Werbung wird kaum mehr als solche
erkennbar sein. Wie das geht, zeigt
bereits heute Amazon: Wer dort ein
Buch bestellt, bekommt sofort den
Hinweis: „Kunden, die dieses Buch
gekauft haben, haben auch diese
Bücher gekauft.“ Der Trend geht
außerdem in Richtung interaktive
Elemente. Um aus der Werbeflut herauszustechen, müssen Firmen die
Konsumenten zur Aktion motivieren. Nivea fragt etwa bei den Internetsurfern nach: „Was ist Schönheit
für Sie?“ Antworten auf diese Frage
kann man auf der Homepage als
Bild oder Text hochladen. Oder Firmen bezahlen Internetsurfer dafür,
wenn sie Beiträge auf deren Website
veröffentlichen. Die Zeit, als eine
Firmenwebsite nur Hintergrundinformationen lieferte, geht zu Ende.

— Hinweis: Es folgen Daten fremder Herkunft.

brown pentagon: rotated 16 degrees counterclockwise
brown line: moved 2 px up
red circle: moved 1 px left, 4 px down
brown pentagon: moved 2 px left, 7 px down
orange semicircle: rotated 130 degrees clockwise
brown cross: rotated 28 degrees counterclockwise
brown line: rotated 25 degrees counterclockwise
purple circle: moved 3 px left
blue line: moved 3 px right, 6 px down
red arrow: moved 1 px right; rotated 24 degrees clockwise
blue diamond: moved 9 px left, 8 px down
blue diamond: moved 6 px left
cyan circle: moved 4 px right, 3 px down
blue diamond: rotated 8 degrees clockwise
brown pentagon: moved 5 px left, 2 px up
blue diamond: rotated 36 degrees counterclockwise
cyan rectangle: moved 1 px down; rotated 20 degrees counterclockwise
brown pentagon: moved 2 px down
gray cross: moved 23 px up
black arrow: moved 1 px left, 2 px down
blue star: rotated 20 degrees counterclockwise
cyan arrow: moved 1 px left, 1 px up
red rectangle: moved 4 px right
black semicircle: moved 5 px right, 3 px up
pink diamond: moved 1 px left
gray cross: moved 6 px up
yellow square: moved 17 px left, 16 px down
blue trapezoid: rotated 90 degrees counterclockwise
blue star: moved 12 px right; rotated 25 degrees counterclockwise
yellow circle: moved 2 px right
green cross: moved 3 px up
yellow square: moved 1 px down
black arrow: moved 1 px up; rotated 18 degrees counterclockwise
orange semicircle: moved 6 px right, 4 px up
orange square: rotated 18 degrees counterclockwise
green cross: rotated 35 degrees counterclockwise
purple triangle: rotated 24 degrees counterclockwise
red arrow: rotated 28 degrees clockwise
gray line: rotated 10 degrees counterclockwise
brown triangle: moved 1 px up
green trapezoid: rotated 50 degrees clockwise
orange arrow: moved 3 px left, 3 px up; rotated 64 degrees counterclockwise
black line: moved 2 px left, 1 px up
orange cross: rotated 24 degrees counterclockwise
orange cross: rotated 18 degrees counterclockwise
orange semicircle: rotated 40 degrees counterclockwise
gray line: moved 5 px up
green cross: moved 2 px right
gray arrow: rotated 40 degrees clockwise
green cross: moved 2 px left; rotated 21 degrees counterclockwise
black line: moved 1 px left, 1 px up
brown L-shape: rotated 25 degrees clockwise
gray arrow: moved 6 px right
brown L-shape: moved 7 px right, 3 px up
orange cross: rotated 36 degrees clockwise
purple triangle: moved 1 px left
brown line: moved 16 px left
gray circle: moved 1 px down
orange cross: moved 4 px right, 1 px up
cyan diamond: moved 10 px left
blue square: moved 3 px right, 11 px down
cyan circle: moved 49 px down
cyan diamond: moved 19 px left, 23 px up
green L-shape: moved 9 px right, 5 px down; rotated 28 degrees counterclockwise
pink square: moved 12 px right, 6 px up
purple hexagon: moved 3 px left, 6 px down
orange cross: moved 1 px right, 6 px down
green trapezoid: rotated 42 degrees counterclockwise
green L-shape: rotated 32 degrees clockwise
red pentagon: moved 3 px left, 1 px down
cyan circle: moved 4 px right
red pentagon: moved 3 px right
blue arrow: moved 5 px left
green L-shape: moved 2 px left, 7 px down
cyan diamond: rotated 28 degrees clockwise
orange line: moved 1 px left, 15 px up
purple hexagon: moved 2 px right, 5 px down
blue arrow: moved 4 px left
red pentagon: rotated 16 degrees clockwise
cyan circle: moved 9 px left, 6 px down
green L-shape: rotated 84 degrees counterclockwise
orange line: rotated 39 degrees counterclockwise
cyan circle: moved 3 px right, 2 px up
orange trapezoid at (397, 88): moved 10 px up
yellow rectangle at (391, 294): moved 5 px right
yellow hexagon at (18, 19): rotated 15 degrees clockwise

Ein Webauftritt bietet heute Communites und Weblogs. User sind eingeladen, Videos, Musik oder anderes
hoch- oder herunterzuladen und bei
Votings ihre Meinung abzugeben.
Eine weitere Besonderheit der Internetwerbung: Das Angebot ist derart
groß, dass man eine weitaus kleinere
Zielgruppe erreicht als etwa mit einer TV-Kampagne. Aus diesem
Grund müssen Firmen ihr Marketing gezielter auf die gewünschte
Zielgruppe abstimmen: „Werbung
im Internet wird nur dann wahrgenommen, wenn sie sich optimal an
die Surfgewohnheiten und Relevanzmuster der User anpasst. Deshalb
sollten Firmen interaktiv die Vorlieben und Einstellungen des Nutzers
herausfiltern“, meint Henner Förstel.
Er prognostiziert: „Künftig werden
verstärkt Lebenswelten angesprochen. Das Problem ist nur, dass diese
Lebenswelten immer komplexer und
differenzierter werden. Konnte man
früher noch Menschen über zwei,
drei Merkmale einordnen, reicht das
heute nicht mehr aus. Meine Vision:
Kampagnen in der heutigen Form,
mit nur einem Leitmotiv, das über
alle Kanäle präsentiert wird, werden
zunehmend verschwinden.“
Edigna Menhard
AIDA-Prinzip
Das klassiche Werbewirkungsprinzip nach Elmo Lewis nennt sich
AIDA. Die vier Buchstaben beschreiben die vier Phasen, die einen Kunden zur Kaufentscheidung
führen sollen. Dabei steht A für
Attention – der Konsument muss
dazu gebracht werden, auf eine
Werbung aufmerksam zu werden.
I steht für Interest – das Interesse
des Kunden soll geweckt werden,
er soll sich mit der Werbung beschäftigen. D steht für Desire – bei
dem Betrachter der Werbung soll
der Wunsch geweckt werden, das
Produkt zu kaufen. Und A steht für
Action – der Kunde soll veranlasst
werden, in Aktion zu treten, um das
Produkt zu kaufen. Die Kaufhandlung soll insgesamt durch die Werbung erleichtert werden.